Excerpt:
· · · · · · ·

Limitations & Future Work

  1. Strong convexity assumption: Theoretical convergence guarantees rely on strong convexity of the cost function with respect to control variables; sensitivity may be unbounded in non-convex settings
  2. Non-smoothness at constraint boundaries: Changes in the active set of inequality constraints may cause gradient discontinuities, which are not covered by the theoretical analysis
  3. Sample efficiency: Each policy update requires sampling \(N\) complete trajectories, leading to substantial computational and sample costs
  4. Solver dependency: An optimization solver (CasADi) must be invoked at every step, incurring higher inference overhead than pure neural network policies
  5. Simple exploration mechanism: Only independent Gaussian noise is used; more structured exploration strategies are not considered
Dimension DiffOP PDP RLMPC-TD/DPG Stable-DDPG/TASRL
Training Online RL Offline supervised Online RL Online RL
Gradient computation Implicit differentiation PMP differentiation Q-learning Backpropagation
Value function Not required N/A Required Required
Constraint support Native Supported Supported By design
Convergence guarantee Yes (non-asymptotic) No No Partial (stability)
Policy form Solution to opt. problem Solution to opt. problem Short-horizon MPC Neural network

Broader implications and connections:

  • The implicit differentiation + RL paradigm can be extended to other decision-making systems embedding optimization layers (e.g., combinatorial optimization, scheduling)

· · · · · · ·

Instructions:
a: Name every limitation listed in the limitations excerpt, using the short heading given for each.
b: Answer these questions about the limitations excerpt:
(i) Which optimization solver must be invoked at every step?
(ii) What kind of noise is used for exploration?
(iii) What two examples are given of other decision-making systems that embed optimization layers?
c: Reproduce the part of the limitations excerpt that begins at the words "Broader implications and" and stops after "combinatorial optimization, scheduling)".
The data that come next have no connection to the limitations excerpt.

Collected data:
· · · · · · ·

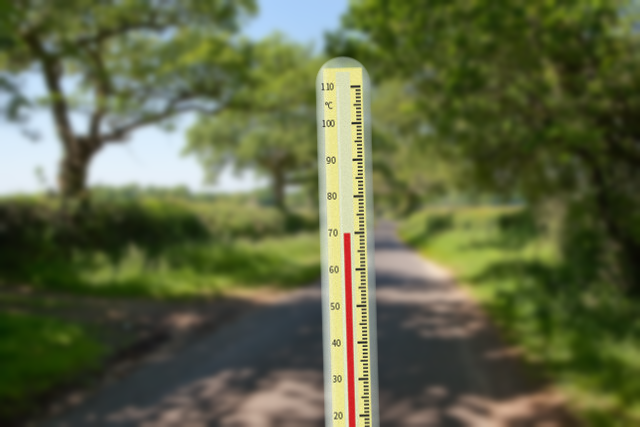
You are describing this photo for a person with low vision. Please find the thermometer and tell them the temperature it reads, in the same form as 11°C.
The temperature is 70°C
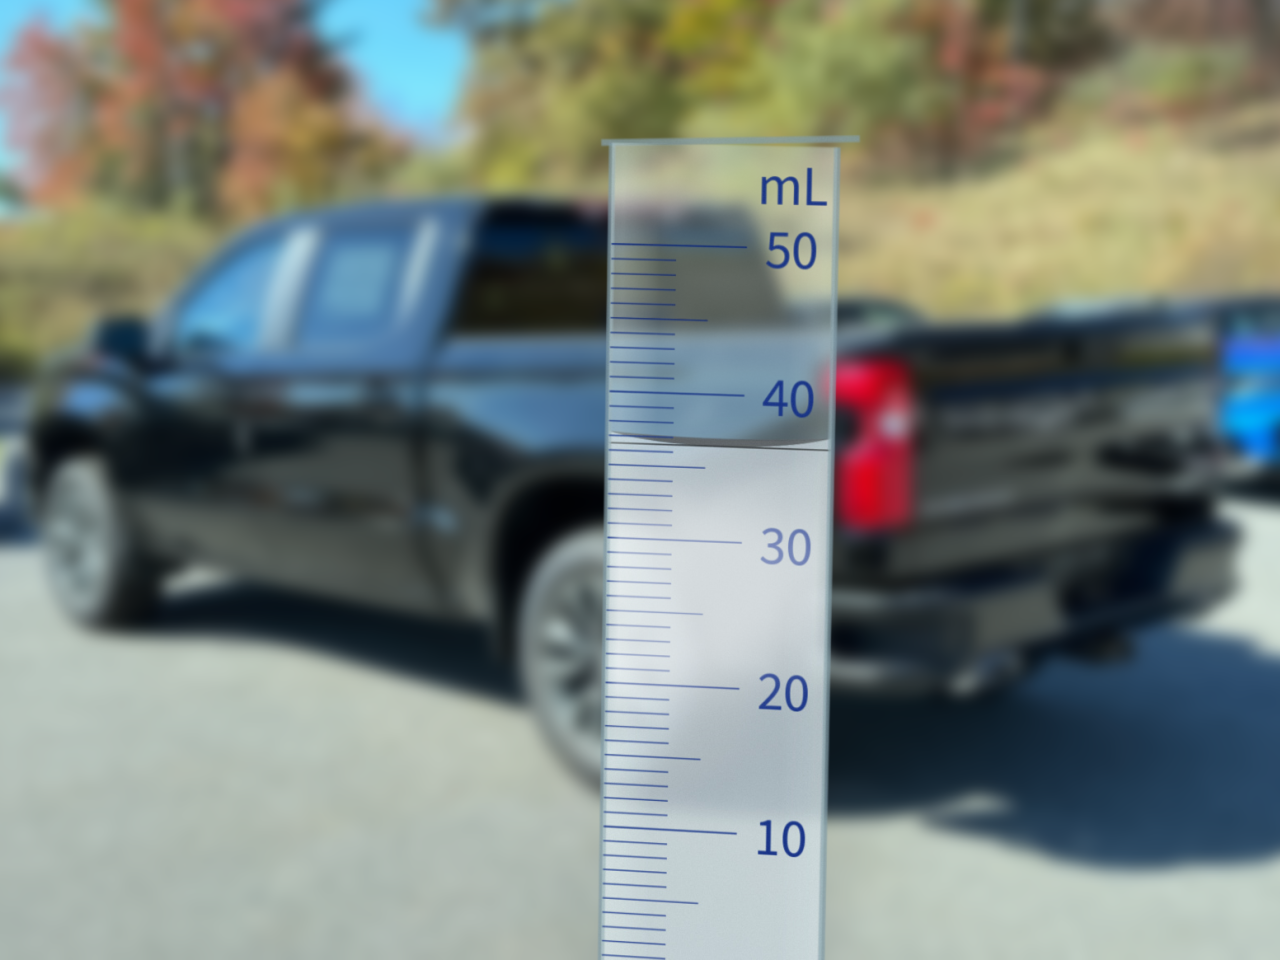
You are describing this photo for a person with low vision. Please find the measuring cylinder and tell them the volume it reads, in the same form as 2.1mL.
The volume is 36.5mL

· · · · · · ·

Problem solutions:
a:
Strong convexity assumption
Non-smoothness at constraint boundaries
Sample efficiency
Solver dependency
Simple exploration mechanism

b:
(i) CasADi
(ii) Independent Gaussian noise
(iii) Combinatorial optimization and scheduling

c:
Broader implications and connections:

  • The implicit differentiation + RL paradigm can be extended to other decision-making systems embedding optimization layers (e.g., combinatorial optimization, scheduling)